FIGURE 2.3: John Snow’s map of the 1854 London cholera outbreak.

2.2 Coordinate reference systems

An important aspect of spatial data is the coordinate reference system (CRS) that is used for representation. A CRS permits us to know the origin and the unit of measurement of the coordinates. Moreover, in the case of dealing with multiple data, knowledge of CRS permits to transform all data to a common CRS. Locations on the Earth can be referenced using geographic (also called unprojected) or projected coordinate reference systems (Figure 2.4):

  1. Unprojected or geographic reference systems use longitude and latitude for referencing a location on the Earth’s three-dimensional ellipsoid surface.
  2. Projected coordinate reference systems use easting and northing Cartesian coordinates for referencing a location on a two-dimensional representation of the Earth.

- Exercise prompt
According to the passage on coordinate reference systems, what kind of coordinates do projected coordinate reference systems use? The material after this comes from a separate source.

- Provided data

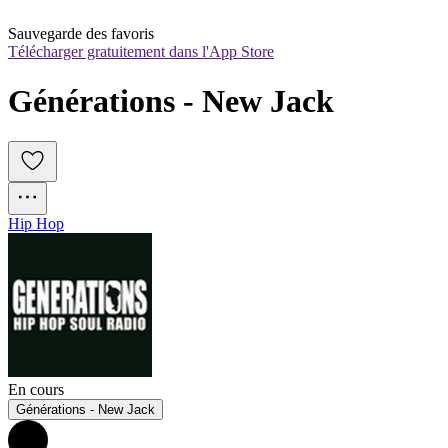
Sauvegarde des favoris
Télécharger gratuitement dans l'App Store
Générations - New Jack
Hip Hop
En cours
Générations - New Jack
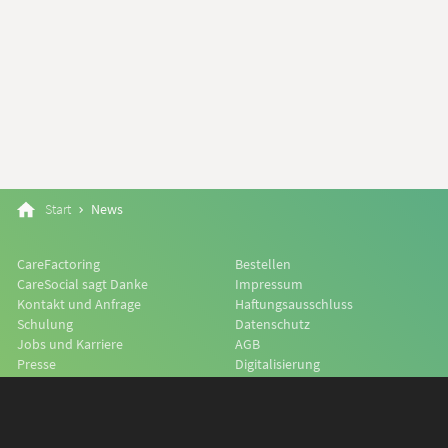
Start
News
CareFactoring
Bestellen
CareSocial sagt Danke
Impressum
Kontakt und Anfrage
Haftungsausschluss
Schulung
Datenschutz
Jobs und Karriere
AGB
Presse
Digitalisierung
Kooperation und Partner
CareSocial Shop
Supportcenter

- Exercise solution
Easting and northing Cartesian coordinates.